#### Brief
Return every line in the entries that contains the word "courses".
- Opening Delimiter -
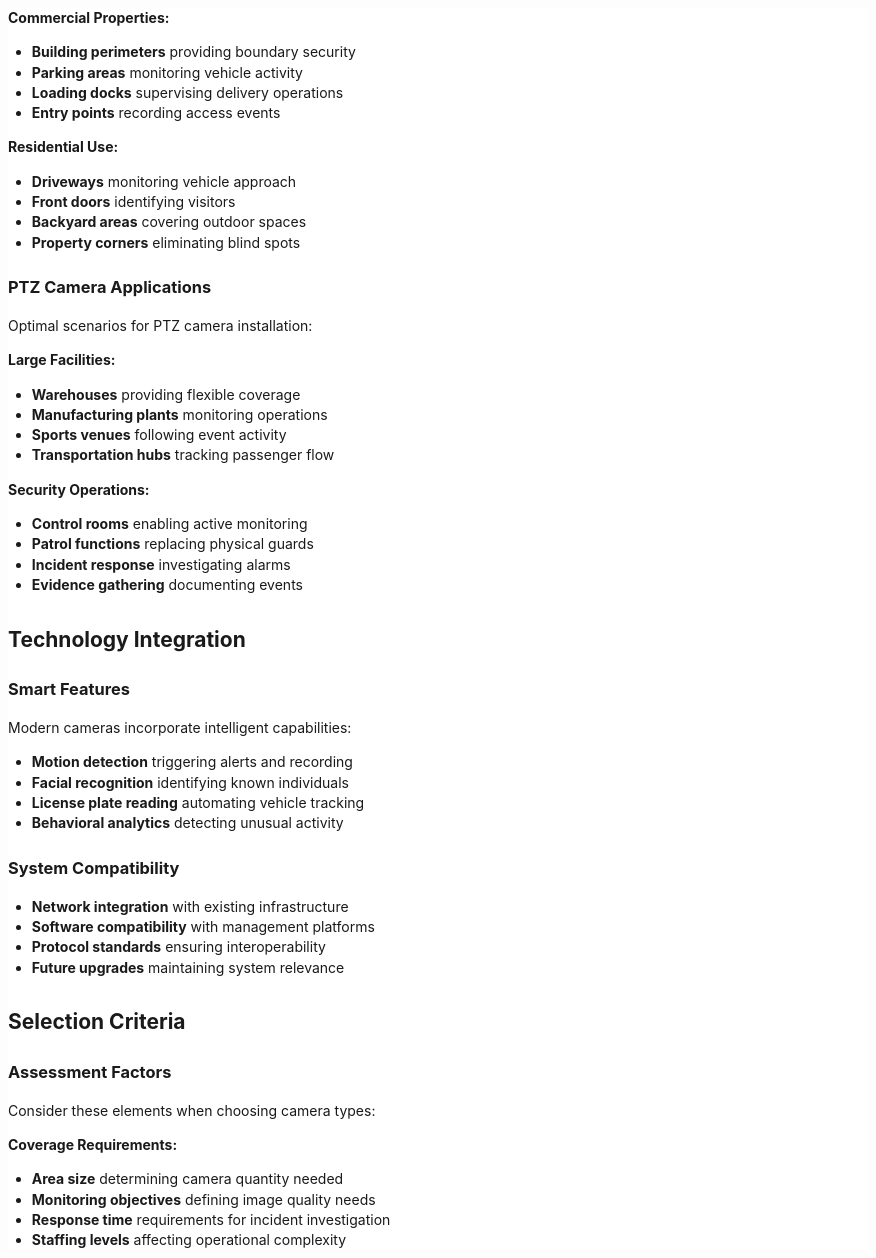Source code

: **Commercial Properties:**
- **Building perimeters** providing boundary security
- **Parking areas** monitoring vehicle activity
- **Loading docks** supervising delivery operations
- **Entry points** recording access events

**Residential Use:**
- **Driveways** monitoring vehicle approach
- **Front doors** identifying visitors
- **Backyard areas** covering outdoor spaces
- **Property corners** eliminating blind spots

### PTZ Camera Applications
Optimal scenarios for PTZ camera installation:

**Large Facilities:**
- **Warehouses** providing flexible coverage
- **Manufacturing plants** monitoring operations
- **Sports venues** following event activity
- **Transportation hubs** tracking passenger flow

**Security Operations:**
- **Control rooms** enabling active monitoring
- **Patrol functions** replacing physical guards
- **Incident response** investigating alarms
- **Evidence gathering** documenting events

## Technology Integration

### Smart Features
Modern cameras incorporate intelligent capabilities:

- **Motion detection** triggering alerts and recording
- **Facial recognition** identifying known individuals
- **License plate reading** automating vehicle tracking
- **Behavioral analytics** detecting unusual activity

### System Compatibility
- **Network integration** with existing infrastructure
- **Software compatibility** with management platforms
- **Protocol standards** ensuring interoperability
- **Future upgrades** maintaining system relevance

## Selection Criteria

### Assessment Factors
Consider these elements when choosing camera types:

**Coverage Requirements:**
- **Area size** determining camera quantity needed
- **Monitoring objectives** defining image quality needs
- **Response time** requirements for incident investigation
- **Staffing levels** affecting operational complexity
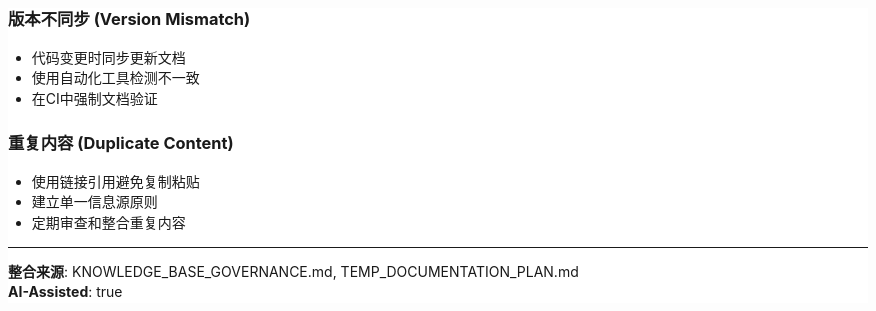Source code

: ### 版本不同步 (Version Mismatch)
- 代码变更时同步更新文档
- 使用自动化工具检测不一致
- 在CI中强制文档验证

### 重复内容 (Duplicate Content)
- 使用链接引用避免复制粘贴
- 建立单一信息源原则
- 定期审查和整合重复内容

---

**整合来源**: KNOWLEDGE_BASE_GOVERNANCE.md, TEMP_DOCUMENTATION_PLAN.md  
**AI-Assisted**: true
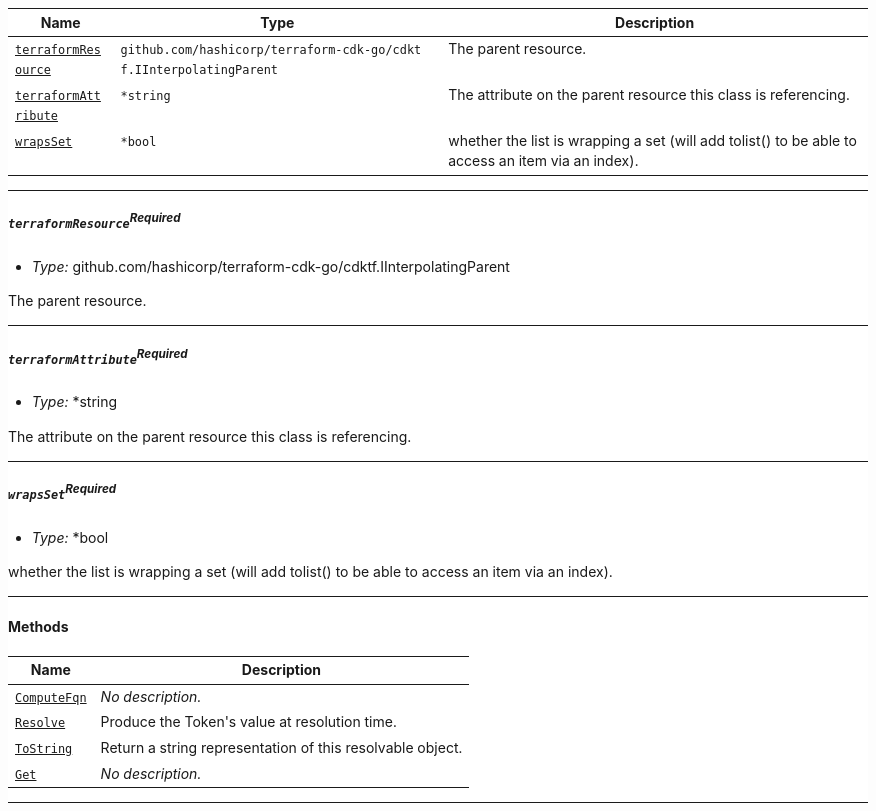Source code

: | **Name** | **Type** | **Description** |
| --- | --- | --- |
| <code><a href="#@cdktf/provider-launchdarkly.dataLaunchdarklyTeamMembers.DataLaunchdarklyTeamMembersTeamMembersList.Initializer.parameter.terraformResource">terraformResource</a></code> | <code>github.com/hashicorp/terraform-cdk-go/cdktf.IInterpolatingParent</code> | The parent resource. |
| <code><a href="#@cdktf/provider-launchdarkly.dataLaunchdarklyTeamMembers.DataLaunchdarklyTeamMembersTeamMembersList.Initializer.parameter.terraformAttribute">terraformAttribute</a></code> | <code>*string</code> | The attribute on the parent resource this class is referencing. |
| <code><a href="#@cdktf/provider-launchdarkly.dataLaunchdarklyTeamMembers.DataLaunchdarklyTeamMembersTeamMembersList.Initializer.parameter.wrapsSet">wrapsSet</a></code> | <code>*bool</code> | whether the list is wrapping a set (will add tolist() to be able to access an item via an index). |

---

##### `terraformResource`<sup>Required</sup> <a name="terraformResource" id="@cdktf/provider-launchdarkly.dataLaunchdarklyTeamMembers.DataLaunchdarklyTeamMembersTeamMembersList.Initializer.parameter.terraformResource"></a>

- *Type:* github.com/hashicorp/terraform-cdk-go/cdktf.IInterpolatingParent

The parent resource.

---

##### `terraformAttribute`<sup>Required</sup> <a name="terraformAttribute" id="@cdktf/provider-launchdarkly.dataLaunchdarklyTeamMembers.DataLaunchdarklyTeamMembersTeamMembersList.Initializer.parameter.terraformAttribute"></a>

- *Type:* *string

The attribute on the parent resource this class is referencing.

---

##### `wrapsSet`<sup>Required</sup> <a name="wrapsSet" id="@cdktf/provider-launchdarkly.dataLaunchdarklyTeamMembers.DataLaunchdarklyTeamMembersTeamMembersList.Initializer.parameter.wrapsSet"></a>

- *Type:* *bool

whether the list is wrapping a set (will add tolist() to be able to access an item via an index).

---

#### Methods <a name="Methods" id="Methods"></a>

| **Name** | **Description** |
| --- | --- |
| <code><a href="#@cdktf/provider-launchdarkly.dataLaunchdarklyTeamMembers.DataLaunchdarklyTeamMembersTeamMembersList.computeFqn">ComputeFqn</a></code> | *No description.* |
| <code><a href="#@cdktf/provider-launchdarkly.dataLaunchdarklyTeamMembers.DataLaunchdarklyTeamMembersTeamMembersList.resolve">Resolve</a></code> | Produce the Token's value at resolution time. |
| <code><a href="#@cdktf/provider-launchdarkly.dataLaunchdarklyTeamMembers.DataLaunchdarklyTeamMembersTeamMembersList.toString">ToString</a></code> | Return a string representation of this resolvable object. |
| <code><a href="#@cdktf/provider-launchdarkly.dataLaunchdarklyTeamMembers.DataLaunchdarklyTeamMembersTeamMembersList.get">Get</a></code> | *No description.* |

---
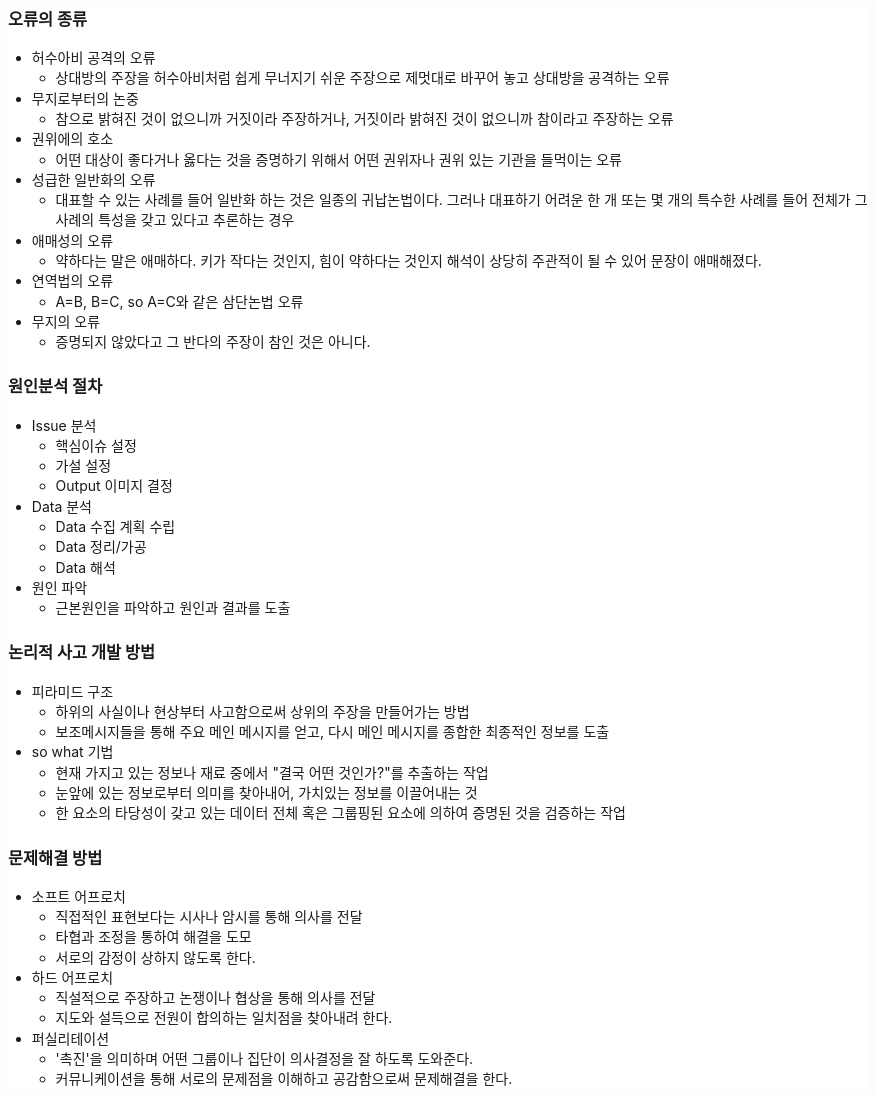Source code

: ### 오류의 종류
- 허수아비 공격의 오류
    - 상대방의 주장을 허수아비처럼 쉽게 무너지기 쉬운 주장으로 제멋대로 바꾸어 놓고 상대방을 공격하는 오류
- 무지로부터의 논중
    - 참으로 밝혀진 것이 없으니까 거짓이라 주장하거나, 거짓이라 밝혀진 것이 없으니까 참이라고 주장하는 오류
- 권위에의 호소
    - 어떤 대상이 좋다거나 옳다는 것을 증명하기 위해서 어떤 권위자나 권위 있는 기관을 들먹이는 오류
- 성급한 일반화의 오류
    - 대표할 수 있는 사례를 들어 일반화 하는 것은 일종의 귀납논법이다. 그러나 대표하기 어려운 한 개 또는 몇 개의 특수한 사례를 들어 전체가 그 사례의 특성을 갖고 있다고 추론하는 경우
- 애매성의 오류
    - 약하다는 말은 애매하다. 키가 작다는 것인지, 힘이 약하다는 것인지 해석이 상당히 주관적이 될 수 있어 문장이 애매해졌다.
- 연역법의 오류
    - A=B, B=C, so A=C와 같은 삼단논법 오류
- 무지의 오류
    - 증명되지 않았다고 그 반다의 주장이 참인 것은 아니다.

### 원인분석 절차
- Issue 분석
    - 핵심이슈 설정
    - 가설 설정
    - Output 이미지 결정
- Data 분석
    - Data 수집 계획 수립
    - Data 정리/가공
    - Data 해석
- 원인 파악
    - 근본원인을 파악하고 원인과 결과를 도출

### 논리적 사고 개발 방법
- 피라미드 구조
    - 하위의 사실이나 현상부터 사고함으로써 상위의 주장을 만들어가는 방법
    - 보조메시지들을 통해 주요 메인 메시지를 얻고, 다시 메인 메시지를 종합한 최종적인 정보를 도출
- so what 기법
    - 현재 가지고 있는 정보나 재료 중에서 "결국 어떤 것인가?"를 추출하는 작업
    - 눈앞에 있는 정보로부터 의미를 찾아내어, 가치있는 정보를 이끌어내는 것
    - 한 요소의 타당성이 갖고 있는 데이터 전체 혹은 그룹핑된 요소에 의하여 증명된 것을 검증하는 작업

### 문제해결 방법
- 소프트 어프로치
    - 직접적인 표현보다는 시사나 암시를 통해 의사를 전달
    - 타협과 조정을 통하여 해결을 도모
    - 서로의 감정이 상하지 않도록 한다.
- 하드 어프로치
    - 직설적으로 주장하고 논쟁이나 협상을 통해 의사를 전달
    - 지도와 설득으로 전원이 합의하는 일치점을 찾아내려 한다.
- 퍼실리테이션
    - '촉진'을 의미하며 어떤 그룹이나 집단이 의사결정을 잘 하도록 도와준다.
    - 커뮤니케이션을 통해 서로의 문제점을 이해하고 공감함으로써 문제해결을 한다.
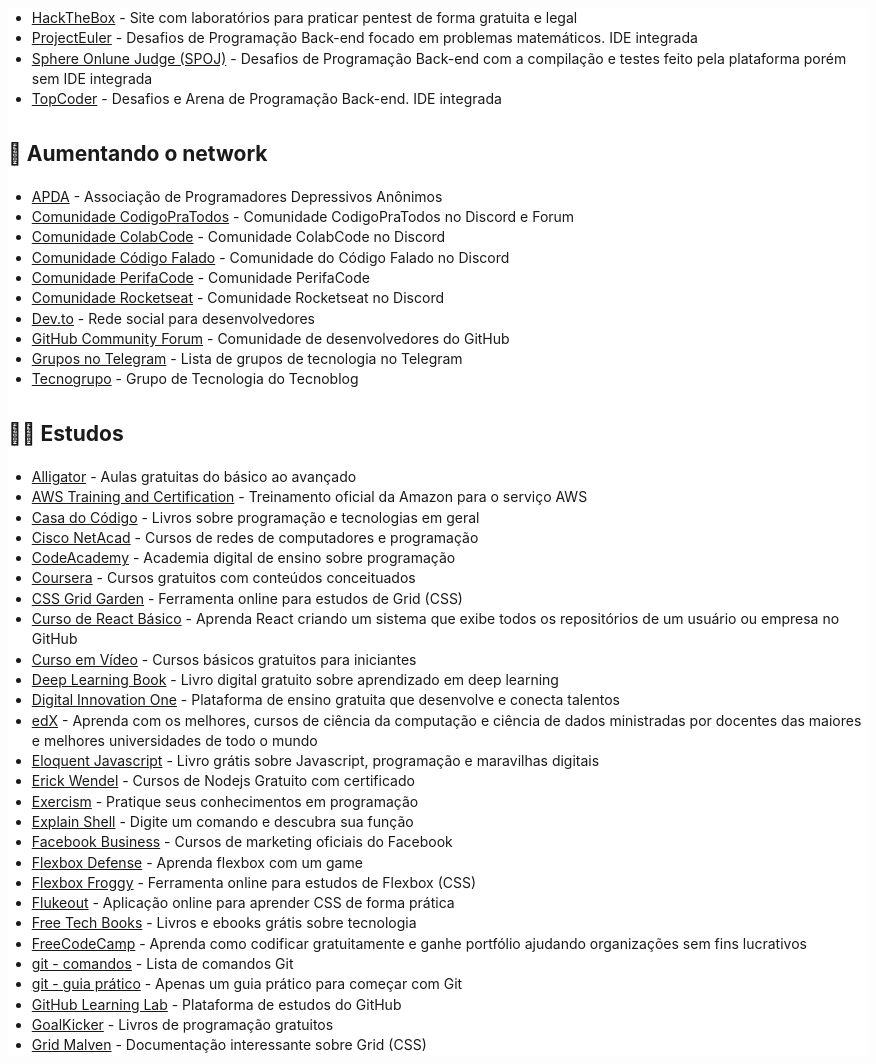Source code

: * [HackTheBox](https://www.hackthebox.eu/) - Site com laboratórios para praticar pentest de forma gratuita e legal
* [ProjectEuler](https://projecteuler.net/) - Desafios de Programação Back-end focado em problemas matemáticos. IDE integrada
* [Sphere Onlune Judge (SPOJ)](https://www.spoj.com/) - Desafios de Programação Back-end com a compilação e testes feito pela plataforma porém sem IDE integrada
* [TopCoder](https://arena.topcoder.com/) - Desafios e Arena de Programação Back-end. IDE integrada

## 👥 Aumentando o network
* [APDA](https://www.facebook.com/groups/osadpa/) - Associação de Programadores Depressivos Anônimos
* [Comunidade CodigoPraTodos](https://comunidade.codigopratodos.com/) - Comunidade CodigoPraTodos no Discord e Forum
* [Comunidade ColabCode](https://discord.gg/YeeEAYj) - Comunidade ColabCode no Discord
* [Comunidade Código Falado](https://discord.gg/3y4X9pm) - Comunidade do Código Falado no Discord
* [Comunidade PerifaCode](https://perifacode.com/) - Comunidade PerifaCode
* [Comunidade Rocketseat](https://discordapp.com/invite/gCRAFhc) - Comunidade Rocketseat no Discord
* [Dev.to](https://dev.to/) - Rede social para desenvolvedores
* [GitHub Community Forum](https://github.community/) - Comunidade de desenvolvedores do GitHub
* [Grupos no Telegram](http://listatelegram.github.io/) - Lista de grupos de tecnologia no Telegram
* [Tecnogrupo](https://www.facebook.com/groups/102474963422805/) - Grupo de Tecnologia do Tecnoblog

## 👨‍🏫 Estudos
* [Alligator](http://alligator.io) - Aulas gratuitas do básico ao avançado
* [AWS Training and Certification](https://aws.amazon.com/pt/training/) - Treinamento oficial da Amazon para o serviço AWS
* [Casa do Código](https://www.casadocodigo.com.br/) - Livros sobre programação e tecnologias em geral
* [Cisco NetAcad](https://www.netacad.com/pt-br) - Cursos de redes de computadores e programação
* [CodeAcademy](https://www.codecademy.com/) - Academia digital de ensino sobre programação
* [Coursera](https://www.coursera.org/) - Cursos gratuitos com conteúdos conceituados
* [CSS Grid Garden](http://cssgridgarden.com/) - Ferramenta online para estudos de Grid (CSS)
* [Curso de React Básico](https://github.com/diogocezar/dctb-react-course) - Aprenda React criando um sistema que exibe todos os repositórios de um usuário ou empresa no GitHub
* [Curso em Vídeo](https://www.cursoemvideo.com/) - Cursos básicos gratuitos para iniciantes
* [Deep Learning Book](http://deeplearningbook.com.br) - Livro digital gratuito sobre aprendizado em deep learning
* [Digital Innovation One](http://digitalinnovation.one/) - Plataforma de ensino gratuita que desenvolve e conecta talentos
* [edX](https://www.edx.org/) - Aprenda com os melhores, cursos de ciência da computação e ciência de dados ministradas por docentes das maiores e melhores universidades de todo o mundo
* [Eloquent Javascript](https://braziljs.github.io/eloquente-javascript/) - Livro grátis sobre Javascript, programação e maravilhas digitais
* [Erick Wendel](https://cursos.erickwendel.com.br/) - Cursos de Nodejs Gratuito com certificado
* [Exercism](https://exercism.io/) - Pratique seus conhecimentos em programação
* [Explain Shell](https://explainshell.com/) - Digite um comando e descubra sua função
* [Facebook Business](https://pt-br.facebook.com/business/learn/courses) - Cursos de marketing oficiais do Facebook
* [Flexbox Defense](http://www.flexboxdefense.com/) - Aprenda flexbox com um game
* [Flexbox Froggy](http://flexboxfroggy.com/) - Ferramenta online para estudos de Flexbox (CSS)
* [Flukeout](http://flukeout.github.io/) - Aplicação online para aprender CSS de forma prática
* [Free Tech Books](https://www.freetechbooks.com) - Livros e ebooks grátis sobre tecnologia
* [FreeCodeCamp](https://www.freecodecamp.org/) - Aprenda como codificar gratuitamente e ganhe portfólio ajudando organizações sem fins lucrativos
* [git - comandos](https://rogerdudler.github.io/git-guide/index.pt_BR.html) - Lista de comandos Git
* [git - guia prático](https://rogerdudler.github.io/git-guide/index.pt_BR.html) - Apenas um guia prático para começar com Git
* [GitHub Learning Lab](https://lab.github.com/courses) - Plataforma de estudos do GitHub
* [GoalKicker](https://goalkicker.com/) - Livros de programação gratuitos
* [Grid Malven](http://grid.malven.co/) - Documentação interessante sobre Grid (CSS)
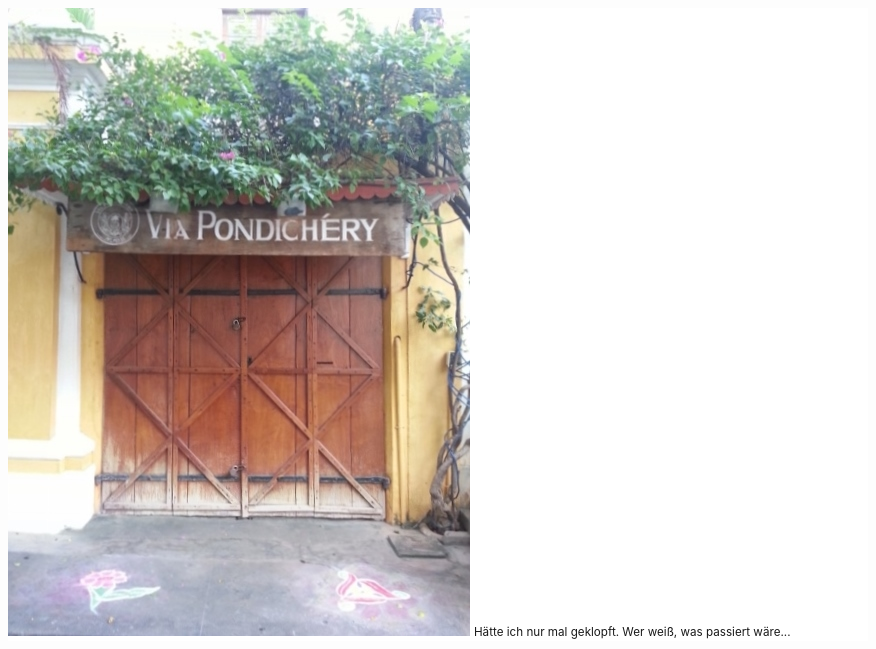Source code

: ![Abbildung eines hübschen Tores in französischem Stil](/images/via_pondi.jpg "Ein hübsches Tor in französischem Stil")
<small>Hätte ich nur mal geklopft. Wer weiß, was passiert wäre...</small>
- Closing Delimiter -
#### Task solution
* [Facebook Business](https://pt-br.facebook.com/business/learn/courses) - Cursos de marketing oficiais do Facebook
* [GitHub Learning Lab](https://lab.github.com/courses) - Plataforma de estudos do GitHub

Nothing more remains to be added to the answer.